# Cool Courses for Tolkien nuts!



## Eledhwen (Jul 20, 2005)

I was just browsing through the Autumn part-time college course lists for 2005, and to my joy and satisfaction, I see that this Autumn term I can take up longbow archery and medieval sword fighting. Yippee!

Does anyone else have Tolkien-flavoured courses available to them? Maybe you know of a Tolkien reading group or a 'learn Quenya' course, or even where you can learn the noble art of rope making. Tell everyone else!


----------



## Hobbit-GalRosie (Jul 22, 2005)

I remember someone did once tell me there are Quenya college courses, but without specifying where. I thought that was cool, though. It's about as useless a language as you could wish to learn, from a practical standpoint, but that doesn't matter to me because it's beautiful. That's why I want to learn Quenya, and Sindarin, and Irish Gaelic, and Finnish, and Latin, and Old English, and Welsh, and Greek...in approximately that order. I do know a few snatches of several of those, but of course, actually learning them would be one of those in-my-dreams type scenarios. The only wide-spread language I find all that fascinating is Spanish, though I could possibly go for French and German eventually as well.

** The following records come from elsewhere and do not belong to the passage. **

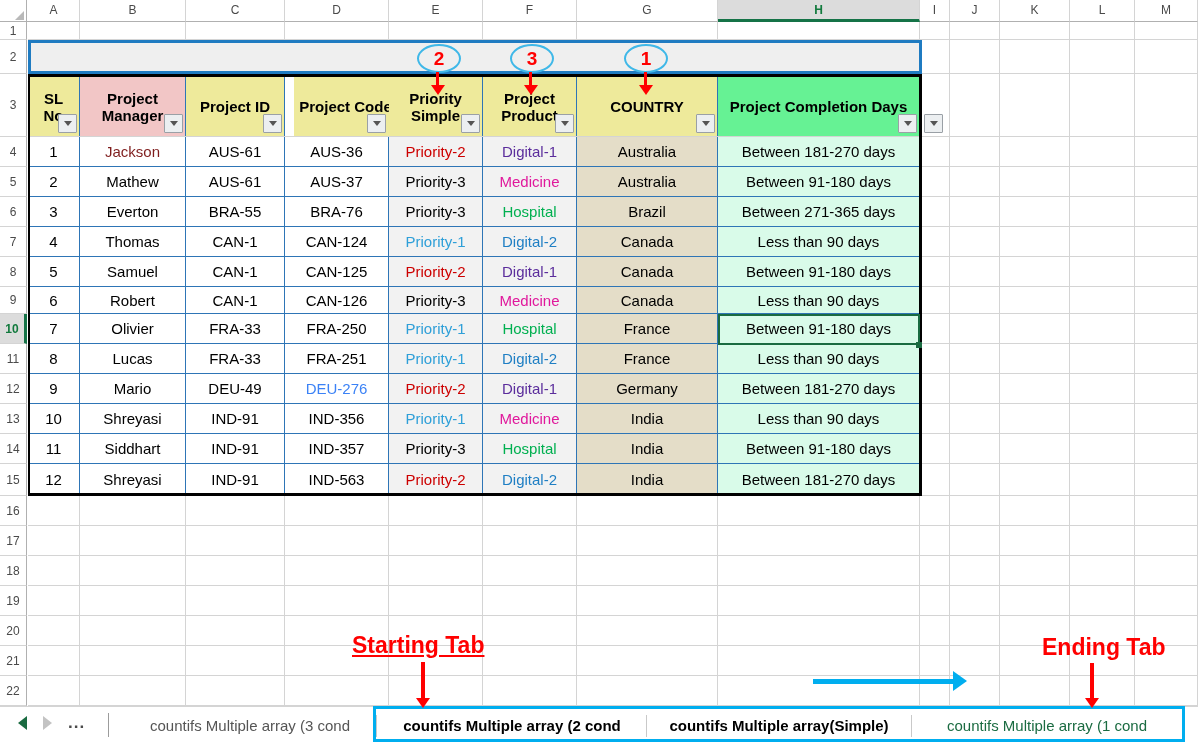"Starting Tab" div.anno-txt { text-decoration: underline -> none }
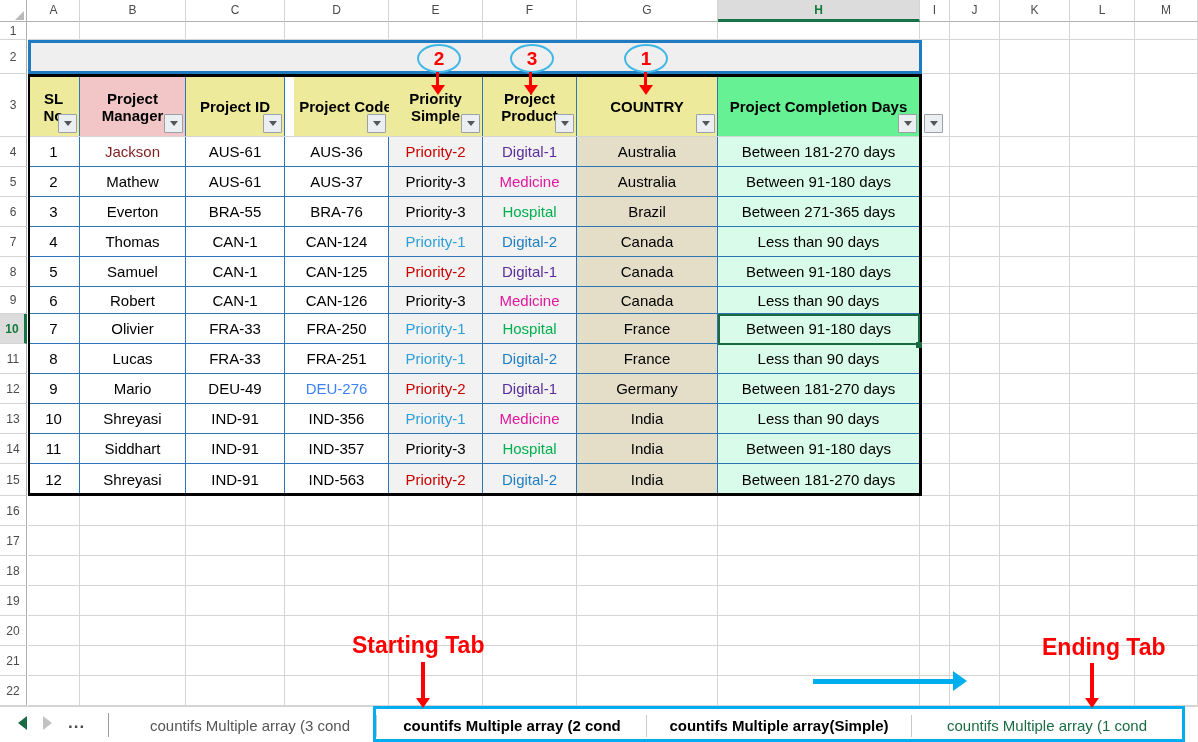"Ctrl+ Shift+Page Down" div.shortcut { html: none -> <div>Ctrl+ Shift+Page Down</div> }
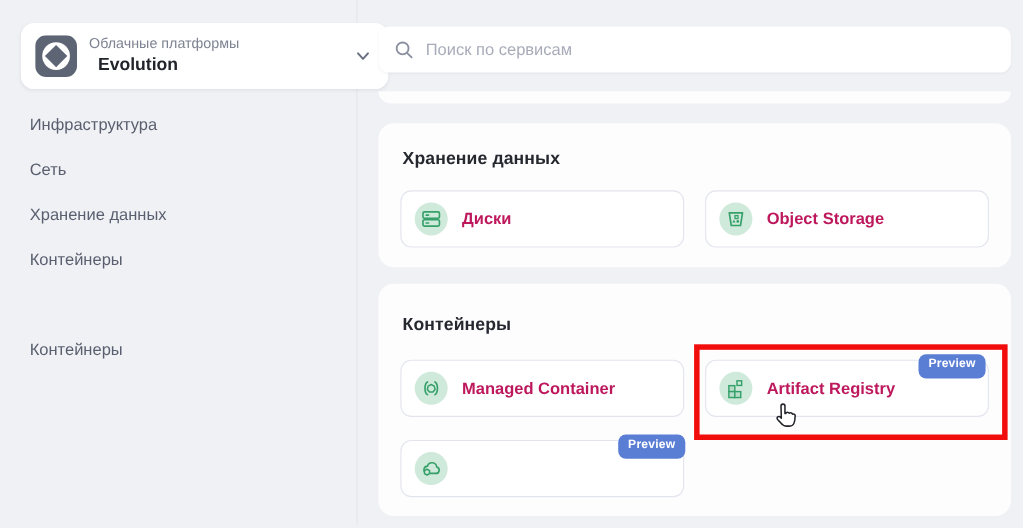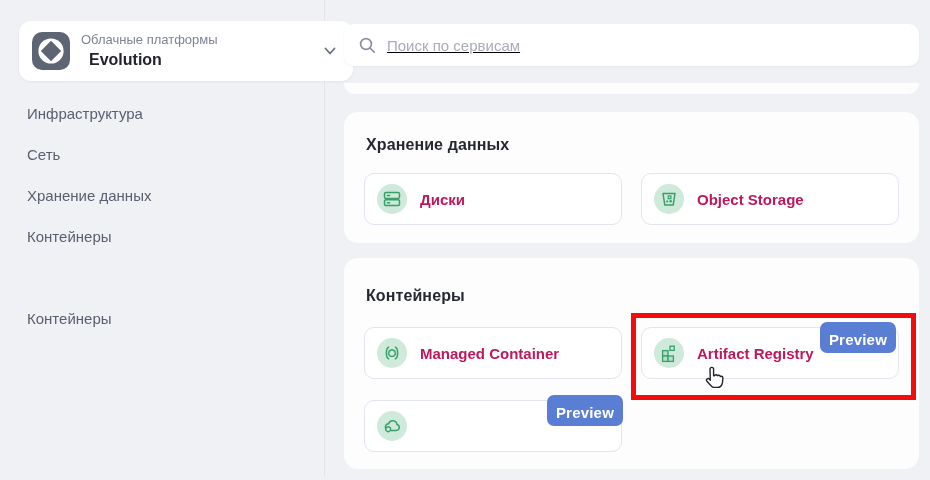"Поиск по сервисам" .search-box { text-decoration: underline -> none }
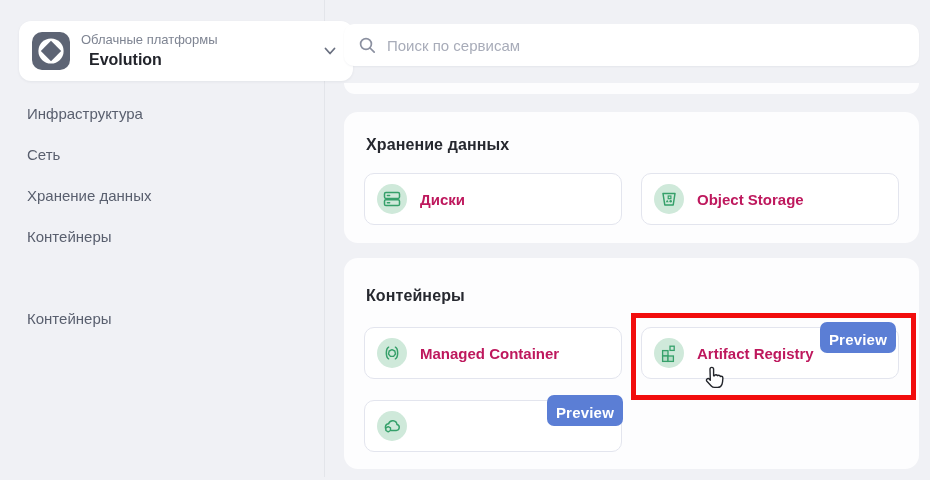"Preview" .badge { font-size: 15px -> 11px; height: 31px -> 22px; padding: 8px 9px -> 0 9px }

*ahem* Having, as always, managed to wander off-topic, I shall remove myself from this thread for the present. Oh, but I should mention before that, Yes I know Tolkien didn't like Gaelic, and I view that as one of his few short-comings. Ah well, each to his own.


----------



## Eledhwen (Jul 23, 2005)

Tolkien was a Mercian, which I think gave him a natural affinity for Welsh. I don't find spoken Gaelic any more appealing than other languages, but sung by Clannad - that's a different kettle of fish. I have 4 or 5 CDs of their music. Having said that, if Welsh or Gaelic were offered as courses locally, I'd sign up. 

On the courses offered locally, we have childcare problems, so my husband is doing the archery while I do the medieval sword fighting on a different day. Then I can do the archery next term, while he can sign up for advanced archery (what more is there, we wonders?). I'm hoping the sword fighting will help my writing.


----------



## AraCelebEarwen (Jul 23, 2005)

Eledhwen said:


> I'm hoping the sword fighting will help my writing.



Nothing like experience for a good story.  I read, watch movies, play and *sorry Rai, I can't help it!* soak it all up like a sponge!  It's the only way to get that line to sound perfect!  

I only know of a community collage that might. As for if they really do anything 'Tolkienish'... you got me.  I would love to sword fight and have used a bow before, but have yet to hear if there's really anything like what you're asking. Thought it would be VERRY COOL!!!


----------



## Aiglos (Jul 24, 2005)

Blimey!

Didn't know Mercia existed anymore! Thought Tolkien was a brummie?

Archery is great though Eledhwen! Definitely recommended from my point of view although you need to start with smaller bows than longbows. They are INCREDIBLY difficult to draw. Medieval archers in Henry V's army at Agincourt were often actually physically deformed by their skill, with one shoulder massively more powerful and muscular than the other!
Good luck! I like the sound of a Quenya course too! Might try that out..


----------



## e.Blackstar (Jul 25, 2005)

My sister was looking at colleges a few years ago and an awful lot of them had archery and fencing...but that's about all I've seen.

*whispers* guess what I learnt last week? Staff fighting! Whoohoo!


----------